- **Text under study**:
##########

There Is No B Planet

October 15, 2019

1199ers around the Union participated in September’s historic Climate March.

ClimaMarch_fa4.jpg

1199’s youngest environmentalists led our contingent at the historic climate march in New York City on September 20, where they rallied alongside a quarter of a million other activists who took to the city streets as part of an international mobilization calling on governments to protect the earth and address climate change.

Children aged 18 months to four years who attend the 1199SEIU Child Care Fund’s Future of America Learning Center (FALC) in the Bronx appeared front and center, in keeping with the youth-led theme of the global climate protests.

Fatimah Smalls, an 1199SEIU delegate who works as a nutritionist at New York Presbyterian hospital, brought her 4-year-old son, Soriyah, to the march.

“It is their future we’re talking about, and we adults need to set an example,” asserted Smalls.

ClimaMarch_fa19.jpg

Earlier in the same week, more than 100 children from FALC marched around their day care center with their parents and grandparents carrying homemade signs to raise awareness of the climate emergency.

The children’s curriculum at FALC has been focused on global warming in the run-up to Earth Day next month.

A group of members’ children from FALC also delivered their drawings to UN Special Envoy for the 2019 Climate Action Summit, Luis Alfonso de Alba Gongora.

The protests in NYC and around the globe were designed to put pressure on world leaders meeting at the United Nations Climate Action Summit on September 23 to set clear targets to control emissions and put the brakes on widespread environmental degradation.

“We have to educate our children about the importance of taking care of our world,” said Fatima Bautista, who works as a Research Technician at Montefiore Medical Center in the Bronx. “I want my four-year-old daughter to see that Mom is doing something that we strongly believe in.”

1199ers in Buffalo, Syracuse, Boston, Washington DC, Miami, Fort Lauderdale, and West Palm Beach also took part in the Sept. 20 global mobilizations, seeking to highlight the disastrous local implications of the global climate emergency. In 2012, hundreds of members living and working in New York City were directly affected by Superstorm Sandy, which caused widespread evacuations of healthcare institutions, homelessness, and property loss.

ClimaMarch_fa9.jpg

Scientists agree that our global dependence on fossil fuels for our energy needs is a key factor which increases global warming and, in turn, the frequency and severity of hurricanes like Sandy. Members at the Rockaway Care Center nursing home in Far Rockaway, NY, which was devastated by Sandy, gathered outside their facility ahead of the Climate March to highlight the problem.

In a poignant turn of events, the global protests took place just weeks after Hurricane Dorian ripped through the Bahamas and caused massive devastation there. Many 1199ers were participating in aid efforts for the Bahamas. (You can contribute via PayPal at 1199SEIU. org/Bahamas.)

During the NYC climate protest, 1199 members also recalled Hurricane Maria, the storm that devastated Puerto Rico exactly two years ahead of the march, causing more than 3,000 deaths on the island.

“Hurricane Maria caused a humanitarian crisis in Puerto Rico,” said Jose Gonzalez, an 1199SEIU delegate who works as a Patient Billing Liaison at Mount Sinai Union Square. “My cousin and her family were forced to uproot their lives and move to Florida after the devastation caused by the storm. We have seen the effects of climate change. It’s the most important issue of our lifetimes.”

##########

- **Problems to solve**:
1. Name every place, apart from New York City, where the climate march article says 1199ers took part in the Sept. 20 global mobilizations.
2. Reproduce the stretch of the climate march article from "The children’s curriculum" through "de Alba Gongora.".
The rows that come next are taken from a separate source and are unrelated to the article.

- **Material shown**:
##########

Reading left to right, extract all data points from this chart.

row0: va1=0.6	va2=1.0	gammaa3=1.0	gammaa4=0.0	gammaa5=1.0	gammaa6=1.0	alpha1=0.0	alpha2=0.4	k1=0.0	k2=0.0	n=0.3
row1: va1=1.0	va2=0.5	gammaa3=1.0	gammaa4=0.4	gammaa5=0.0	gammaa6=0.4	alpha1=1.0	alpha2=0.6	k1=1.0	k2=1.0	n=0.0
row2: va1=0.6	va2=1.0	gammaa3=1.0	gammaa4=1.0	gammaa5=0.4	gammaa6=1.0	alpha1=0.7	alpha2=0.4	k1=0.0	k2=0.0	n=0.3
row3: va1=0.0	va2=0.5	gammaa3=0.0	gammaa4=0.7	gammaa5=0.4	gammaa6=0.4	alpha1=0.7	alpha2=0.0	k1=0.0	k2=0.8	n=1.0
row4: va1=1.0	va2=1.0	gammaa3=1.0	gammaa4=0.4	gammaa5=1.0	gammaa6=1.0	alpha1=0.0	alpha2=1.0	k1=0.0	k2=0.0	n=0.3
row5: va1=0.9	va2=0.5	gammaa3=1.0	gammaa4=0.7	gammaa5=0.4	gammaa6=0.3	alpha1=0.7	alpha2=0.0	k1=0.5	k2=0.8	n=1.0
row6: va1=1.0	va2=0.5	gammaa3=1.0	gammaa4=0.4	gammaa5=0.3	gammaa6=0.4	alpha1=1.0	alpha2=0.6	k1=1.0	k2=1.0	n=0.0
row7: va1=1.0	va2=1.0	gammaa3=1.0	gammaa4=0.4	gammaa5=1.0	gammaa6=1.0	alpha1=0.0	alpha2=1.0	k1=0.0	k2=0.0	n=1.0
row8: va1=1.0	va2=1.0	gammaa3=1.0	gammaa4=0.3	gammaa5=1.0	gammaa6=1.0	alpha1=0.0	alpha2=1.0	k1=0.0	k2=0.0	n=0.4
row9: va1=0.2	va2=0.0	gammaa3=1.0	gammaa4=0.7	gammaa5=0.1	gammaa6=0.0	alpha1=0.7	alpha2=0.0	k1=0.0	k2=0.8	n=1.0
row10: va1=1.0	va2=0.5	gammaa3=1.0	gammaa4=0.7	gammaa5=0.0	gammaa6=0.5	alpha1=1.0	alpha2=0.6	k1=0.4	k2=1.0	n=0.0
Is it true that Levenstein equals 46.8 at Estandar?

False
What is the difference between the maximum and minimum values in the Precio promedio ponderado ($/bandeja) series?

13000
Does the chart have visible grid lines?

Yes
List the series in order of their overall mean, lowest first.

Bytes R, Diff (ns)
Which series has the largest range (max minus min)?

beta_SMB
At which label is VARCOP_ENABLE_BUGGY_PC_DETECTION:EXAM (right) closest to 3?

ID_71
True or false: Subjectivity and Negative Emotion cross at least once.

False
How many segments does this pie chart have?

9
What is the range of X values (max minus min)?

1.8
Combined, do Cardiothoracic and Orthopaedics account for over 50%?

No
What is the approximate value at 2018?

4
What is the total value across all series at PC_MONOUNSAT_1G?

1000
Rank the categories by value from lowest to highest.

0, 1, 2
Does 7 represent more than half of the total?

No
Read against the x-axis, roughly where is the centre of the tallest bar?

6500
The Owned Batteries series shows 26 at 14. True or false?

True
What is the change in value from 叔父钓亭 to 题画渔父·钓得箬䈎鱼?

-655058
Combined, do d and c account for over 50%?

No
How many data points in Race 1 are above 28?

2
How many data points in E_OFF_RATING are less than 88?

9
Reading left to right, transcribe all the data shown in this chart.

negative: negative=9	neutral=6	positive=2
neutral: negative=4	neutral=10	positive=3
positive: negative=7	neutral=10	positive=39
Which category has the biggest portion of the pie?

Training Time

##########

- **Answers to this exercise**:
1. Buffalo, Syracuse, Boston, Washington DC, Miami, Fort Lauderdale, West Palm Beach

2.
The children’s curriculum at FALC has been focused on global warming in the run-up to Earth Day next month.

A group of members’ children from FALC also delivered their drawings to UN Special Envoy for the 2019 Climate Action Summit, Luis Alfonso de Alba Gongora.